# WHAT TO PRODUCE
Reproduce every one of the records below, character for character.
--- Begin EXCERPTED DATA ---
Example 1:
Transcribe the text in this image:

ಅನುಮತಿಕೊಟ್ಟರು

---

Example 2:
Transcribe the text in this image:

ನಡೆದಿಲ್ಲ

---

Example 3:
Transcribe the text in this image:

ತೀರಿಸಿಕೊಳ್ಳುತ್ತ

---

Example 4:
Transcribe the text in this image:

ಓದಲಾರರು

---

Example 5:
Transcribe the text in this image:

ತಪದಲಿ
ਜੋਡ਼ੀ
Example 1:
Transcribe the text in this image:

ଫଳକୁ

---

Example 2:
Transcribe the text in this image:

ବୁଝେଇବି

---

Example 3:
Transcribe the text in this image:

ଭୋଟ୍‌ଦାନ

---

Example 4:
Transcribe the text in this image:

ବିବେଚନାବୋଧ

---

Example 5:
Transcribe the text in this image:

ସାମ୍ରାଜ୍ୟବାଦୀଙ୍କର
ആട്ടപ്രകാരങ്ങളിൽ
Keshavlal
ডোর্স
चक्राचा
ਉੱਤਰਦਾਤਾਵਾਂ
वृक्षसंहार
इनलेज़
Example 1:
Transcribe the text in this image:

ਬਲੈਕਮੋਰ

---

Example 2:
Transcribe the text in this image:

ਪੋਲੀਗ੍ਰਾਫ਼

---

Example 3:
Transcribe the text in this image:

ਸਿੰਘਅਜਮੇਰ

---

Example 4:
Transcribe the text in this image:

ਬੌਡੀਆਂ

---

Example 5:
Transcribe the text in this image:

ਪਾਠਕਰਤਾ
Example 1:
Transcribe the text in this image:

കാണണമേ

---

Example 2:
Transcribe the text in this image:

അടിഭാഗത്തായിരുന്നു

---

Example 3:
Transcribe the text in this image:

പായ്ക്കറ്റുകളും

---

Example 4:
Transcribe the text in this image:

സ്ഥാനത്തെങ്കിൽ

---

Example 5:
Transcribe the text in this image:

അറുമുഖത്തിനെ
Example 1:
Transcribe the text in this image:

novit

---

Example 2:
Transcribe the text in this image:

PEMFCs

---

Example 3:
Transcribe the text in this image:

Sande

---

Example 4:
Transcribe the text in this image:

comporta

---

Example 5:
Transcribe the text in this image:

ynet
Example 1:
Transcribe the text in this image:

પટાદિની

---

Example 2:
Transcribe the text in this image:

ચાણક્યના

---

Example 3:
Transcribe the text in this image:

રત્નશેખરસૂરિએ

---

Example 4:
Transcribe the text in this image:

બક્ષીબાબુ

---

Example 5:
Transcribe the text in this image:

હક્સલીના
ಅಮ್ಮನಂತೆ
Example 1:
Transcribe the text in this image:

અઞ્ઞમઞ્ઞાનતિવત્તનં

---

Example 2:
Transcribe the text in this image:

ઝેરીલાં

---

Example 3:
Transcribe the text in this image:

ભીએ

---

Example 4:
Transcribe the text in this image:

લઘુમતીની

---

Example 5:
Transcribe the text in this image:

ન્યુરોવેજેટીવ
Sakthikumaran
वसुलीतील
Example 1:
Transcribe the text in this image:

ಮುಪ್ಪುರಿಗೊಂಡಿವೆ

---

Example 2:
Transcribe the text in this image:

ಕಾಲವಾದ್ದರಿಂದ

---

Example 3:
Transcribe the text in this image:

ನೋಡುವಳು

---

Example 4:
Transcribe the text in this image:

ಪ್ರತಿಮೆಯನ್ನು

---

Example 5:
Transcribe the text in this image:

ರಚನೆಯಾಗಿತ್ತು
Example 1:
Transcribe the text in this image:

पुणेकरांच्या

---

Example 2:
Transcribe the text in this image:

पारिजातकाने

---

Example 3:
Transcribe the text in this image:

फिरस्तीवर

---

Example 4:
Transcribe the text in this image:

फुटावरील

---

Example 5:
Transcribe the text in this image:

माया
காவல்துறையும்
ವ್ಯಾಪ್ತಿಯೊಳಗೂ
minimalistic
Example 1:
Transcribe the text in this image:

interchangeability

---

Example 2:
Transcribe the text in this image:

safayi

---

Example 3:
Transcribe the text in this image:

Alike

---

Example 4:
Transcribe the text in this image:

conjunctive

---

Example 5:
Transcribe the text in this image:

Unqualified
--- End EXCERPTED DATA ---
# EXERCISE ANSWER
Example 1:
Transcribe the text in this image:

ಅನುಮತಿಕೊಟ್ಟರು

---

Example 2:
Transcribe the text in this image:

ನಡೆದಿಲ್ಲ

---

Example 3:
Transcribe the text in this image:

ತೀರಿಸಿಕೊಳ್ಳುತ್ತ

---

Example 4:
Transcribe the text in this image:

ಓದಲಾರರು

---

Example 5:
Transcribe the text in this image:

ತಪದಲಿ
ਜੋਡ਼ੀ
Example 1:
Transcribe the text in this image:

ଫଳକୁ

---

Example 2:
Transcribe the text in this image:

ବୁଝେଇବି

---

Example 3:
Transcribe the text in this image:

ଭୋଟ୍‌ଦାନ

---

Example 4:
Transcribe the text in this image:

ବିବେଚନାବୋଧ

---

Example 5:
Transcribe the text in this image:

ସାମ୍ରାଜ୍ୟବାଦୀଙ୍କର
ആട്ടപ്രകാരങ്ങളിൽ
Keshavlal
ডোর্স
चक्राचा
ਉੱਤਰਦਾਤਾਵਾਂ
वृक्षसंहार
इनलेज़
Example 1:
Transcribe the text in this image:

ਬਲੈਕਮੋਰ

---

Example 2:
Transcribe the text in this image:

ਪੋਲੀਗ੍ਰਾਫ਼

---

Example 3:
Transcribe the text in this image:

ਸਿੰਘਅਜਮੇਰ

---

Example 4:
Transcribe the text in this image:

ਬੌਡੀਆਂ

---

Example 5:
Transcribe the text in this image:

ਪਾਠਕਰਤਾ
Example 1:
Transcribe the text in this image:

കാണണമേ

---

Example 2:
Transcribe the text in this image:

അടിഭാഗത്തായിരുന്നു

---

Example 3:
Transcribe the text in this image:

പായ്ക്കറ്റുകളും

---

Example 4:
Transcribe the text in this image:

സ്ഥാനത്തെങ്കിൽ

---

Example 5:
Transcribe the text in this image:

അറുമുഖത്തിനെ
Example 1:
Transcribe the text in this image:

novit

---

Example 2:
Transcribe the text in this image:

PEMFCs

---

Example 3:
Transcribe the text in this image:

Sande

---

Example 4:
Transcribe the text in this image:

comporta

---

Example 5:
Transcribe the text in this image:

ynet
Example 1:
Transcribe the text in this image:

પટાદિની

---

Example 2:
Transcribe the text in this image:

ચાણક્યના

---

Example 3:
Transcribe the text in this image:

રત્નશેખરસૂરિએ

---

Example 4:
Transcribe the text in this image:

બક્ષીબાબુ

---

Example 5:
Transcribe the text in this image:

હક્સલીના
ಅಮ್ಮನಂತೆ
Example 1:
Transcribe the text in this image:

અઞ્ઞમઞ્ઞાનતિવત્તનં

---

Example 2:
Transcribe the text in this image:

ઝેરીલાં

---

Example 3:
Transcribe the text in this image:

ભીએ

---

Example 4:
Transcribe the text in this image:

લઘુમતીની

---

Example 5:
Transcribe the text in this image:

ન્યુરોવેજેટીવ
Sakthikumaran
वसुलीतील
Example 1:
Transcribe the text in this image:

ಮುಪ್ಪುರಿಗೊಂಡಿವೆ

---

Example 2:
Transcribe the text in this image:

ಕಾಲವಾದ್ದರಿಂದ

---

Example 3:
Transcribe the text in this image:

ನೋಡುವಳು

---

Example 4:
Transcribe the text in this image:

ಪ್ರತಿಮೆಯನ್ನು

---

Example 5:
Transcribe the text in this image:

ರಚನೆಯಾಗಿತ್ತು
Example 1:
Transcribe the text in this image:

पुणेकरांच्या

---

Example 2:
Transcribe the text in this image:

पारिजातकाने

---

Example 3:
Transcribe the text in this image:

फिरस्तीवर

---

Example 4:
Transcribe the text in this image:

फुटावरील

---

Example 5:
Transcribe the text in this image:

माया
காவல்துறையும்
ವ್ಯಾಪ್ತಿಯೊಳಗೂ
minimalistic
Example 1:
Transcribe the text in this image:

interchangeability

---

Example 2:
Transcribe the text in this image:

safayi

---

Example 3:
Transcribe the text in this image:

Alike

---

Example 4:
Transcribe the text in this image:

conjunctive

---

Example 5:
Transcribe the text in this image:

Unqualified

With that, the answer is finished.